### EXERCISE PASSAGE
Pope Francis: address to Pontifical Academy of
Sciences
(Vatican Radio) Pope Francis received the Participants in
the Plenary Session of the Pontifical
Academy of Sciences on Monday.
The Academy’s November 25-29 meeting is focused on ways in
which already available or expected scientific advances may affect the
sustainable development of human societies and their environments.
Please find the full text of the Holy Father’s
prepared remarks in their official English translation, below
******************************
Distinguished Ladies and Gentlemen,
I am pleased to welcome you on the occasion of your plenary
session and I thank the President, Professor Werner Arber, for his kind
words. I wish to thank you for the contribution you are making
which, with the passing of time, increasingly reveals its usefulness for
scientific progress, for the cause of cooperation between human persons and
especially for the care of the planet on which God has allowed us to
live.
Never before has there been such a clear need for science to
be at the service of a new global ecological equilibrium. At the same
time we are seeing a renewed partnership between the scientific and Christian
communities, who are witnessing the convergence of their distinct approaches to
reality in the shared goal of protecting our common home, threatened as it is
by ecological collapse and consequent increase of poverty and social
exclusion. I am pleased that you perceive so deeply the solidarity which
joins you to the humanity of both today and tomorrow, in a sign of great care
for mother earth. Your commitment is all the more admirable in its
orientation towards the full promotion of integral human development, peace,
justice, dignity and human freedom. Proof of this, in addition to the
accomplishments of the past, is evident in the many topics you seek to examine
in this plenary session; these range from great discoveries in cosmology, to
sources of renewable energy, to food security, and even a passionate seminar on
power and the limits of artificial intelligence.

### THINGS TO DO
A. Answer from the address:
(i) On what dates is the Academy's meeting held?
(ii) Whom does the Pope thank for his kind words?
(iii) What subject does the seminar named at the end of the address take up?
B. Rewrite everything in the address from "Pope Francis: address" down to "and their environments.", replacing "environments" with "surroundings".
The material after this point comes from a different source.

### GIVEN ENTRIES

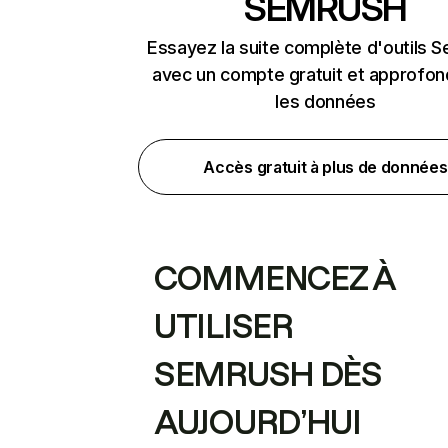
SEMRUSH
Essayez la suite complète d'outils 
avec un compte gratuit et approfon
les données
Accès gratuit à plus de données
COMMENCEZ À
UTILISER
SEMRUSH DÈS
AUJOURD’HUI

* * *

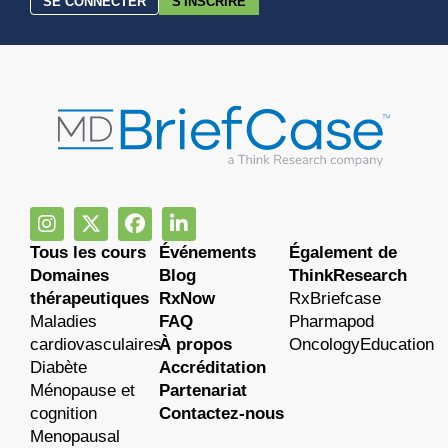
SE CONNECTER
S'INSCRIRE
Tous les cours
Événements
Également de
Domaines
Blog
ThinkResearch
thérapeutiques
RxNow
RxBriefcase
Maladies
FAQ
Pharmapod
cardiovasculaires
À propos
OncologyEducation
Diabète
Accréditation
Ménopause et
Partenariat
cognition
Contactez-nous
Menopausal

---

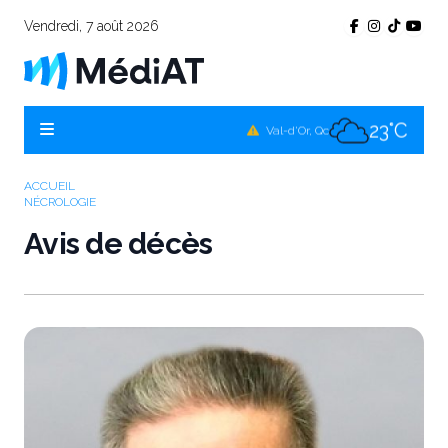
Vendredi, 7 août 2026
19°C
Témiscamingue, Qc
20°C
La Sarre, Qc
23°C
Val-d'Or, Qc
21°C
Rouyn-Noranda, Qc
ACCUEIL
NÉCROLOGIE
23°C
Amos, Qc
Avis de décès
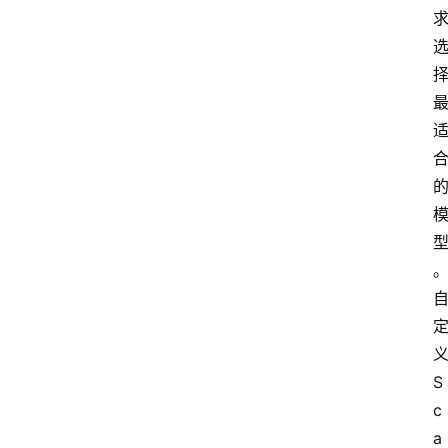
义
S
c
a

### RESULTS OF THE TASKS
A.
(i) November 25-29
(ii) The President, Professor Werner Arber
(iii) Power and the limits of artificial intelligence

B.
Pope Francis: address to Pontifical Academy of
Sciences
(Vatican Radio) Pope Francis received the Participants in
the Plenary Session of the Pontifical
Academy of Sciences on Monday.
The Academy’s November 25-29 meeting is focused on ways in
which already available or expected scientific advances may affect the
sustainable development of human societies and their surroundings.